STATED TASK A —
In the rodent control thread, what did chrismar use to close gaps and cracks around windows and utility inlets?

# Talk to me about rodent control...



## chrismar (May 25, 2017)

In the past 2 days I've cought 2 mice in my home. One dead via a trap and one under a cup and released.

As the old saying goes, when there's one there's many. And it's ringing true.

We have our thread about insects. Let's make one for rodents and other vermin that enter the home.

Should I call in the pros? Or is this something I can handle with a shopping spree to DoMyOwn?


----------



## FlaDave (Jul 10, 2018)

Here's a interesting thread on rodent control lol.https://thelawnforum.com/viewtopic.php?f=7&t=6770

In all seriousness now, i'm interested also. I do auto body and paint for a living and every once in a while a rat/mouse chews up someone's leather interior. Baited glue traps with bread/peanut butter seems to be the the best I've found so far.


----------



## chrismar (May 25, 2017)

Saw that thread when I searched! Unfortunately I don't think a mink has a high WAF (wife acceptance factor).


----------



## g-man (Jun 15, 2017)

I'm seeing more rodents droppings outside the house this year since the coyotes ate all the cats. I found an easy and poisonless solution, but the wife is not to thrill about it. 5 gallon bucket plank or an oil bowl with peanut butter (you tube search).


----------



## chrismar (May 25, 2017)

Ended up going with some bait stations and bait for outside and some traditional claw-type and sticky traps for the inside.

I did a perimeter check this morning and closed up any gaps or cracks around windows, utility inlets, etc with either spray foam or silicone caulk (depending on the size of the crack or gap).

Hopefully what I've caught inside (2 mice, so far) is it and the bait stations outside will curtail the rest of the population from entering. If not, the strategically placed traps with a lure should take care of them.

Fingers crossed!


----------



## ThreeWiggle (Sep 1, 2020)

did you use the tomcat bait and baitstations from home depot? I'm in the same boat. Had some rats rip out spray foam insulation that i had sealed cracks with. Now my mechanic has found chewed upwiring harnesses in my car. These rats have to go!

STATED TASK B —
Copy every line of the records below word for word, leaving the pictures out of your answer.

RAW RECORDS —
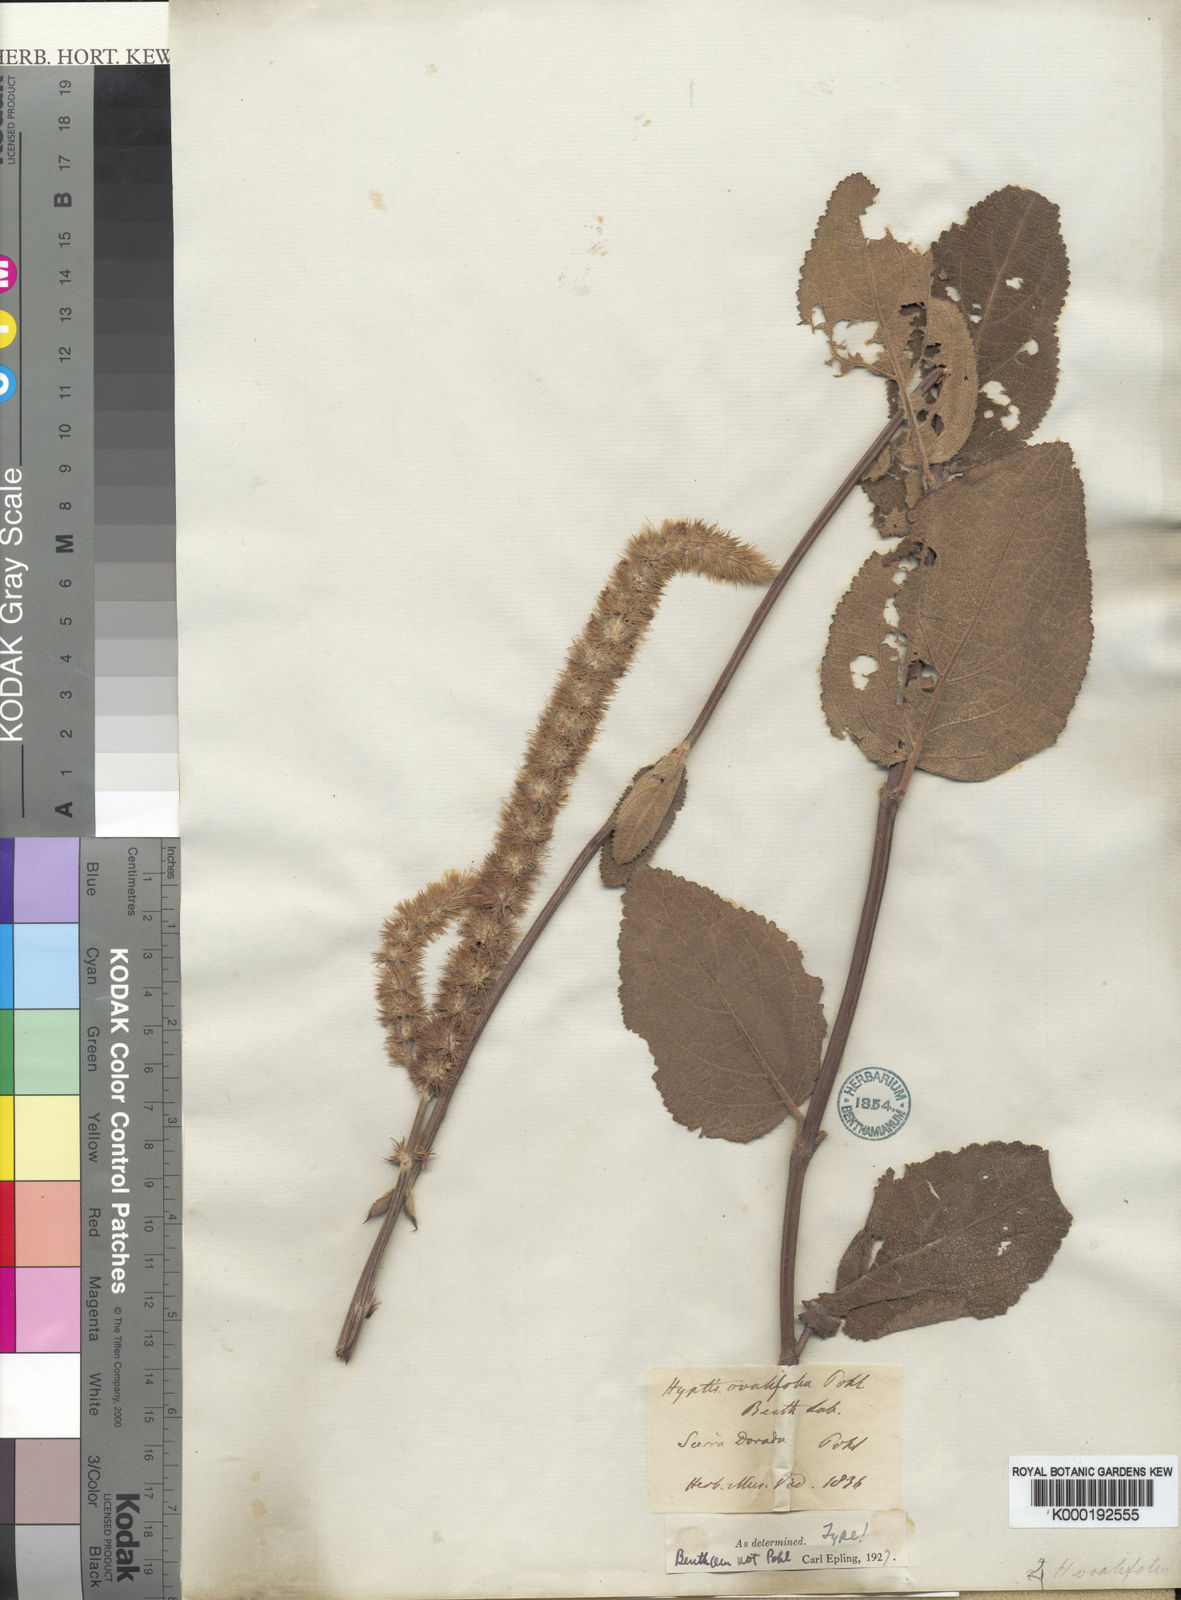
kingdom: Plantae
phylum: Tracheophyta
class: Magnoliopsida
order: Lamiales
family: Lamiaceae
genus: Hyptis
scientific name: Hyptis ovalifolia
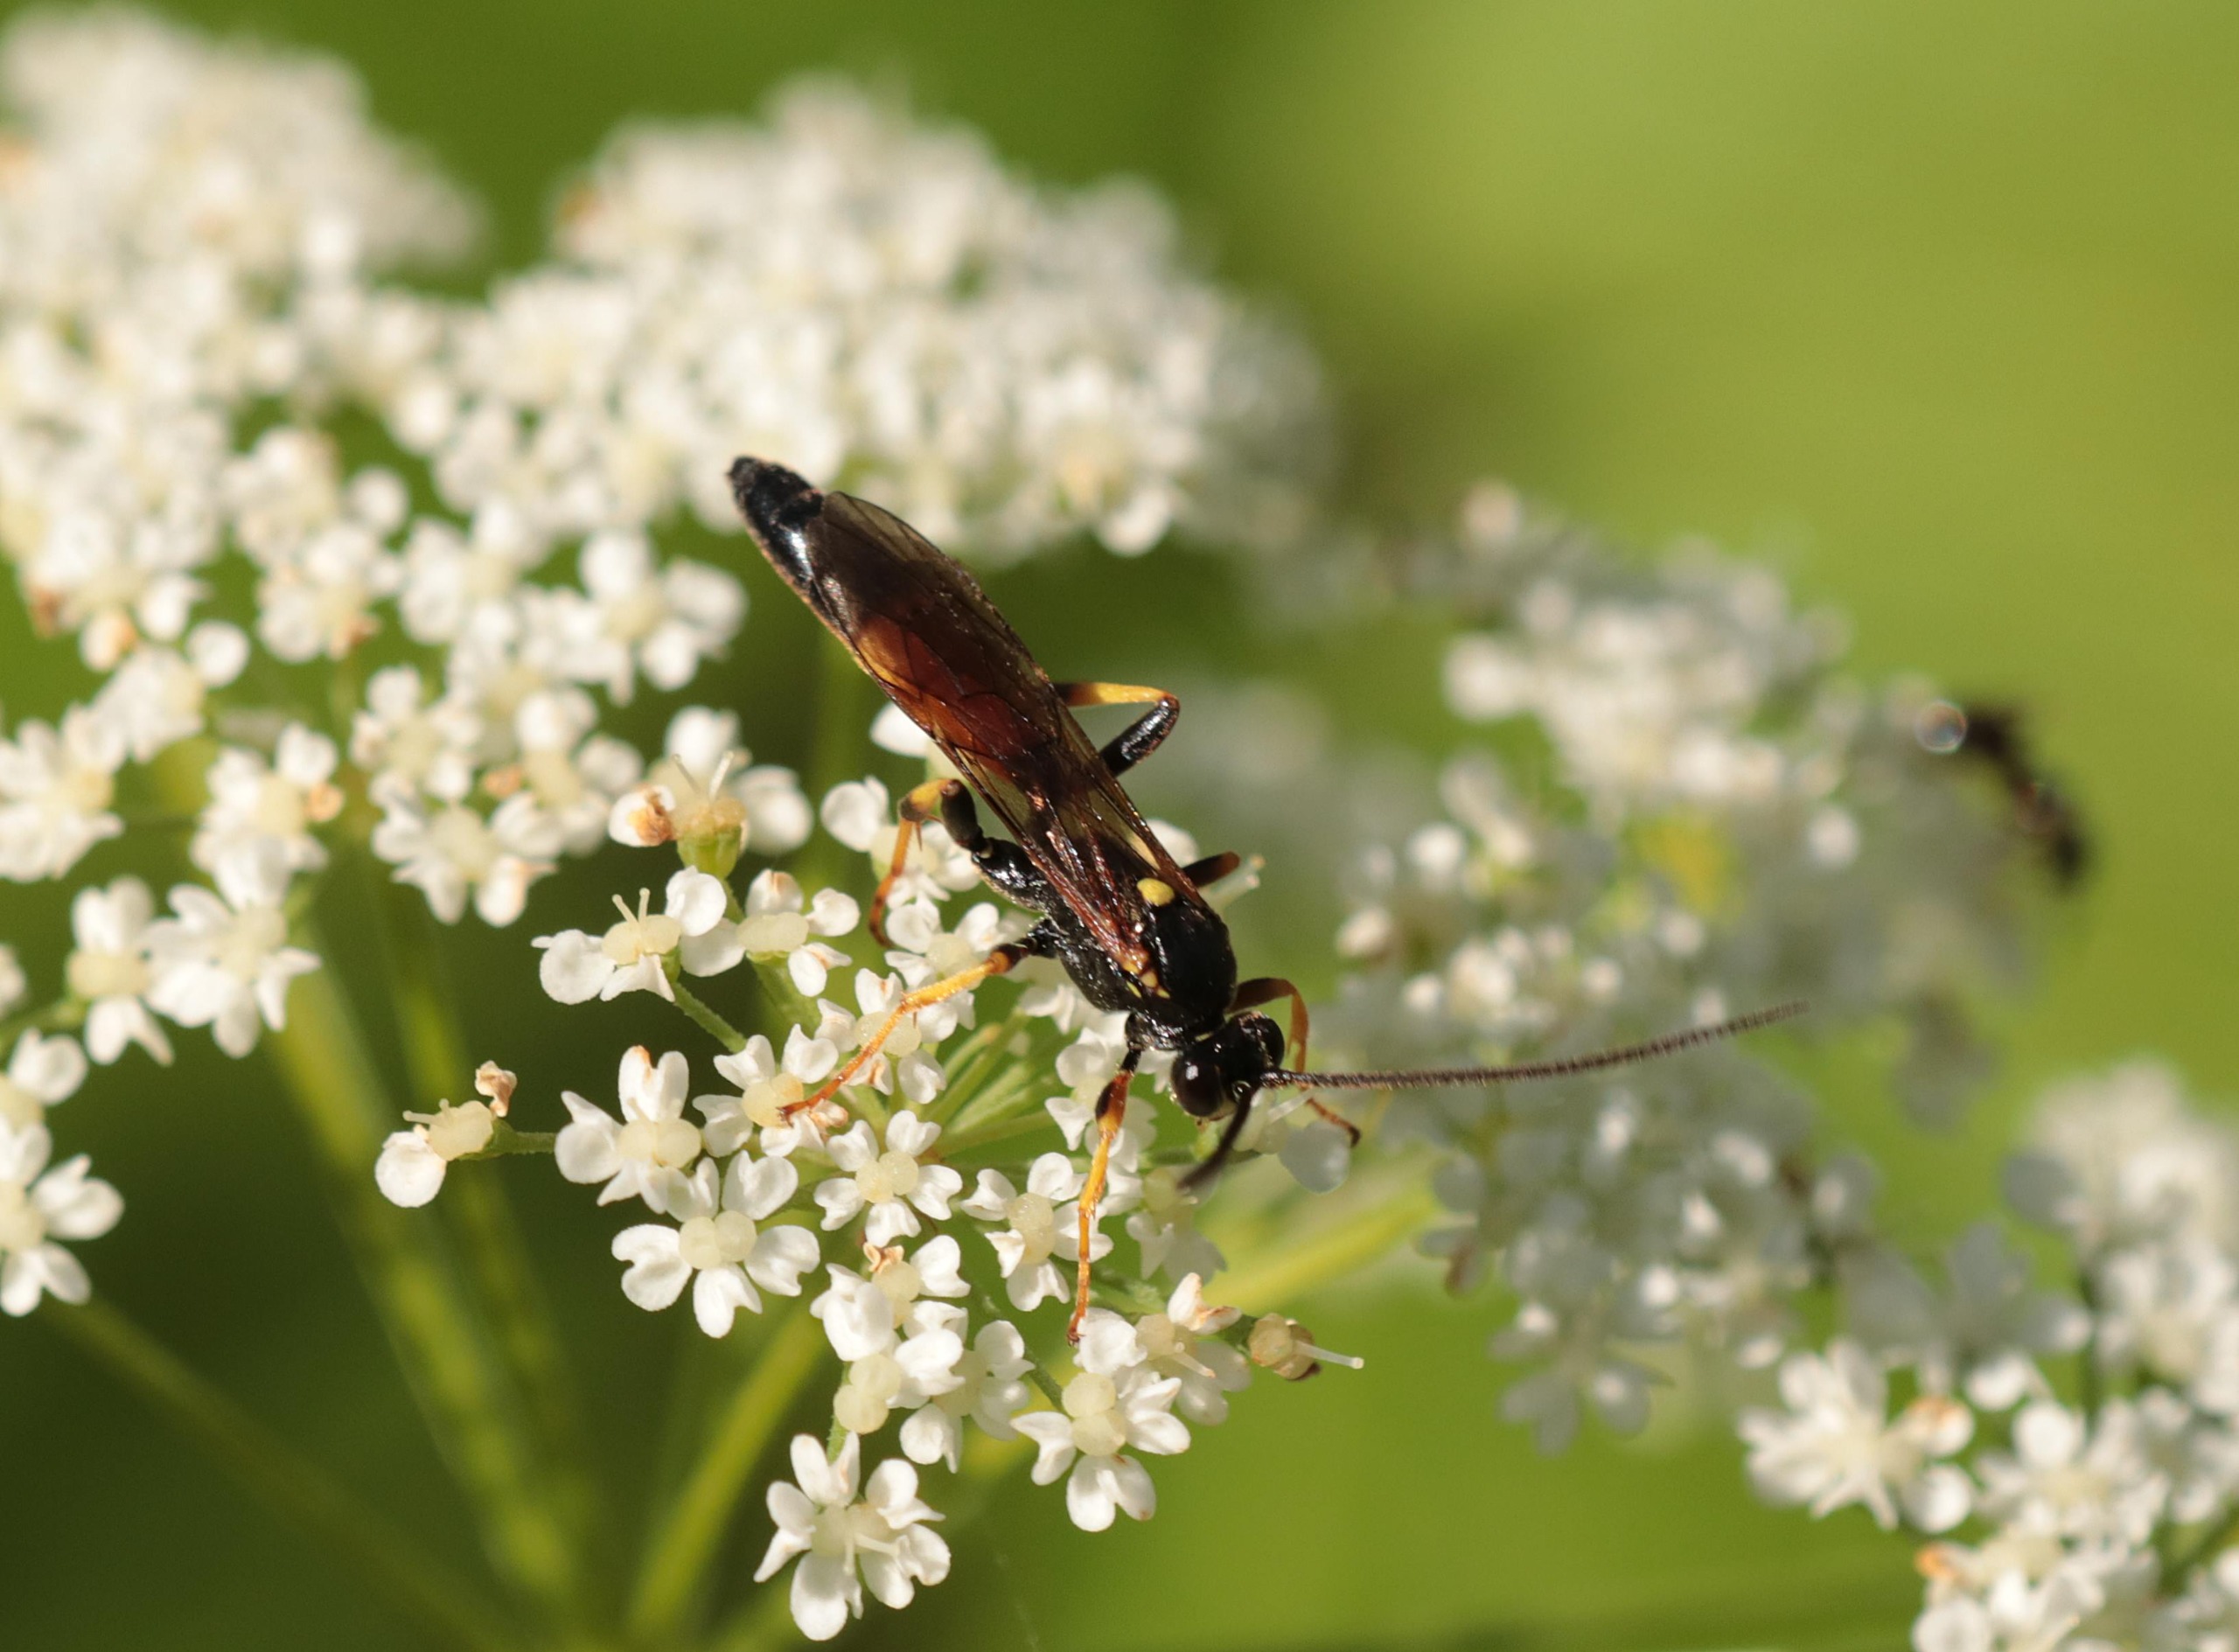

WRITTEN ANSWER A —
Spray foam or silicone caulk, depending on the size of the crack or gap.

WRITTEN ANSWER B —
kingdom: Plantae
phylum: Tracheophyta
class: Magnoliopsida
order: Lamiales
family: Lamiaceae
genus: Hyptis
scientific name: Hyptis ovalifolia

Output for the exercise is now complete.